Dan Radcliffe fala sobre "Cursed Child" e "Truque de Mestre"


Recentemente, o inquier.net se sentou para conversar com Daniel Radcliffe sobre a peça "Cursed Child", magia e sua carreira de ator até agora. Nesses últimos tempos, Dan estrelou "Swiss Man Army" (veja o trailer aqui) e Victor Frankenstein (veja o trailer aqui) e em breve estará no "Truque de Mestre: O Segundo Ato" (veja o trailer aqui).

Neste lançamento, ela interpretará Mabry, um rico empresário, mágico que capturou os Horsemen (Jesse Einsenberg, Woody Harrelson, Dave Franco e Lizzy Caplan).

Também perguntaram se ele irá ver "Cursed Child" no teatro:
Eu não sei se deveria porque eu sinto que indo ver a peça pode se tornar mais sobre o fato de eu estar lá do que outra coisa.
Em um momento, o Inquier comentou se seria possível de se infiltrar no show alegando que ele fazia parte. Dan respondeu:
Você realmente acha que isso é possível? (risos) Não, não faria isso. Mas eu sei que Jamie Parker está interpretando Harry, o que me faz muito feliz, pois ele é um grande ator.
Dan também falou que não vê muito mais Rupert Grint, mas disse que o viu "no início do ano ou no final do ano passado."

Sobre trabalhar com Michael Caine:
Quando se cresce na Inglaterra... ele é alguém que você está ciente do trabalho que realiza. Ele é tudo que eu quero ser quando crescer como ator. 
Quando comecei a trabalhar em "Harry Potter" tinham algumas pessoas que conheciam Michael e que tinham trabalhado com ele em vários projetos. Escutá-los falando sobre Michael e o respeito que apresentavam com ele me fez, um jovem ator, parar e pensar: Deus, eu quero fazer isso! 
Quando você trabalha com ele vê que ele é totalmente profissional e divertido. Ele curte muito o emprego que tem. Eu também amo meu trabalho e fico pensando: se você não ama seu trabalho, não deveria estar lá! Mas assistir Michael, que eu acho que está nos seus 80 anos, atuar até quatro da manhã no frio e nublado céu da Inglaterra e ainda estar lá... Muitos atores estariam reclamando e gemendo, Michael é imperturbável e, mesmo com tudo isso, ele ainda está tendo um bom dia, contando histórias, brincando e rindo. Ele sabe o nome de todos. 
Foi um prazer estar ao lado dele, vê-lo trabalhar e trabalhar junto a ele, Foi extraordinário! Sempre que eu preciso de um empurrou vou na página IMDb dele.
Sobre "Swiss Man Army" e suas complexidades:
Eu não vou ficar longe de papéis românticos/comédia. Eu acho que é realmente mais difícil escrever algo feliz do que escrever algo escuro e triste. Há um monte de diferentes versões da escuridão que são bastante interessantes, é mais difícil fazer a felicidade na tela interessante por vários motivos.
"Swiss Man Army" soa como um personagem sombrio porque eu estou atuando como uma pessoa morta. O filme tem seus momentos escuros, mas tem também muita leveza e alegria. Para mim, esse filme é sobre alegria. Não é uma comédia romântica tradicional, mas definitivamente tem alguma leveza nele.

**Dados extraídos de uma coleção**:

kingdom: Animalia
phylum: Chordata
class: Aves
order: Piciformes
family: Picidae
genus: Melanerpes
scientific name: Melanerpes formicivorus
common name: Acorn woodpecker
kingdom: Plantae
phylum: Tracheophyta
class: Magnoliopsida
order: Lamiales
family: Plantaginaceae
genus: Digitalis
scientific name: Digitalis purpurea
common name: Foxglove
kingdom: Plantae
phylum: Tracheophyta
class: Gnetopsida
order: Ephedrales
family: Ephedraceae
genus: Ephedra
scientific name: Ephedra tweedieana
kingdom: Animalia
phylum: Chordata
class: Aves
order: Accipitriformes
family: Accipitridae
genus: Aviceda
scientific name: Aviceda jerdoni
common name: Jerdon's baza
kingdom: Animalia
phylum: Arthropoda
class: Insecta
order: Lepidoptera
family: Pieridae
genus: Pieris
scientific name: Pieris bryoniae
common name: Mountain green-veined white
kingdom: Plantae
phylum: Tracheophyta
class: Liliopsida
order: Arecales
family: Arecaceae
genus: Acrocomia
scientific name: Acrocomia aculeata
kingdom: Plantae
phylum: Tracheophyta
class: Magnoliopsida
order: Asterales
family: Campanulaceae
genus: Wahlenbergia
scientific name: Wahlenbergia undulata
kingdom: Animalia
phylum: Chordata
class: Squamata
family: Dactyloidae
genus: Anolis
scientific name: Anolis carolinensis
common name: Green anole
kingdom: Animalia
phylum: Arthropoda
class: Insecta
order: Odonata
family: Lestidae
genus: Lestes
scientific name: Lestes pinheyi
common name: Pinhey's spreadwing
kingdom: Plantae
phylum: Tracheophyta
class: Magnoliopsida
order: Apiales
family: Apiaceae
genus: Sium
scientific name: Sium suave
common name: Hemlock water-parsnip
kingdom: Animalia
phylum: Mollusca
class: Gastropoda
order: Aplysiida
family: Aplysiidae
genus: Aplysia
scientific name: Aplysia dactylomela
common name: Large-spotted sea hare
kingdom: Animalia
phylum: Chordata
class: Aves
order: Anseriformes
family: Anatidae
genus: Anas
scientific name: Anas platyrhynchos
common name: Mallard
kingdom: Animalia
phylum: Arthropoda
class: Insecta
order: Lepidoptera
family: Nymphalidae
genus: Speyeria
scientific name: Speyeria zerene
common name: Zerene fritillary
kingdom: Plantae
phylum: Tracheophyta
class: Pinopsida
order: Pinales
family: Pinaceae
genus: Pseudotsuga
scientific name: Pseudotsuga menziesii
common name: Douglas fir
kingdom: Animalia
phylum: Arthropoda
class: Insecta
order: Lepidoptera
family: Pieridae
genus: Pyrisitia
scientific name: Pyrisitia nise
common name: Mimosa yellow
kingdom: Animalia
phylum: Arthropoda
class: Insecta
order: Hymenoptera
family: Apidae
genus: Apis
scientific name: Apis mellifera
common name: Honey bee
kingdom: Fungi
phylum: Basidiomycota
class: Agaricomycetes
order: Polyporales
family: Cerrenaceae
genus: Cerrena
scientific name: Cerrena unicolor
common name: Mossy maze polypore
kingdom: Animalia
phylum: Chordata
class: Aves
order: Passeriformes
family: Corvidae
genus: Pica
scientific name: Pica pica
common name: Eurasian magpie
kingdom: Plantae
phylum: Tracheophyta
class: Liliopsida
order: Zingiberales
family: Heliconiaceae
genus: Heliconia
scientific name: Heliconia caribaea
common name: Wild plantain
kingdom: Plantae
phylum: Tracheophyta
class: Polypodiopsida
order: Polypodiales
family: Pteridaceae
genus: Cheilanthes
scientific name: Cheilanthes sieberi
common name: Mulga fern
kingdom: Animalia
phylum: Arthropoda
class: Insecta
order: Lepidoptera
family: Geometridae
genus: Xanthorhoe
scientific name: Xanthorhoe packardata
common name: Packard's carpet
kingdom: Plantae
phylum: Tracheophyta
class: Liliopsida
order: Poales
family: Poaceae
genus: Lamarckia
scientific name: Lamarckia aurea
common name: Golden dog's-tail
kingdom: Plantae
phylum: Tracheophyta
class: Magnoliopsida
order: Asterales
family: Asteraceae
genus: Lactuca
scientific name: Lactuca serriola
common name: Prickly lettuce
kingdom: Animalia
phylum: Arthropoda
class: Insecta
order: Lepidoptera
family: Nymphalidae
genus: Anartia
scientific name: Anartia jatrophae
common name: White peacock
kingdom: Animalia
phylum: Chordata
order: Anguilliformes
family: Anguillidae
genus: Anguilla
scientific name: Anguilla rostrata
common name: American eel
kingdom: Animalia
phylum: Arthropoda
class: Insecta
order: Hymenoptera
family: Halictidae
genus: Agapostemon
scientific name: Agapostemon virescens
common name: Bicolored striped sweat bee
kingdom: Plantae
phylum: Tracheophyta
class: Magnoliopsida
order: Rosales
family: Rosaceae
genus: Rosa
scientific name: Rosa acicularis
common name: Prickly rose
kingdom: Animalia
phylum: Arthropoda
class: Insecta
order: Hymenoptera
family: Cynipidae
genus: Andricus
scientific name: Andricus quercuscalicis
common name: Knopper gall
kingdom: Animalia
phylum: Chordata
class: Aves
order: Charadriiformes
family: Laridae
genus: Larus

**Instruções de trabalho**:
**1)** Por favor, reproduza o trecho do texto sobre Daniel Radcliffe que começa com as palavras "Foi um prazer" e termina com "alguma leveza nele.".
**2)** Liste os atores que o texto sobre Daniel Radcliffe menciona entre parênteses como os Horsemen.

**Respostas por tarefa**:
**1)**
Foi um prazer estar ao lado dele, vê-lo trabalhar e trabalhar junto a ele, Foi extraordinário! Sempre que eu preciso de um empurrou vou na página IMDb dele.
Sobre "Swiss Man Army" e suas complexidades:
Eu não vou ficar longe de papéis românticos/comédia. Eu acho que é realmente mais difícil escrever algo feliz do que escrever algo escuro e triste. Há um monte de diferentes versões da escuridão que são bastante interessantes, é mais difícil fazer a felicidade na tela interessante por vários motivos.
"Swiss Man Army" soa como um personagem sombrio porque eu estou atuando como uma pessoa morta. O filme tem seus momentos escuros, mas tem também muita leveza e alegria. Para mim, esse filme é sobre alegria. Não é uma comédia romântica tradicional, mas definitivamente tem alguma leveza nele.

**2)** Jesse Einsenberg, Woody Harrelson, Dave Franco e Lizzy Caplan.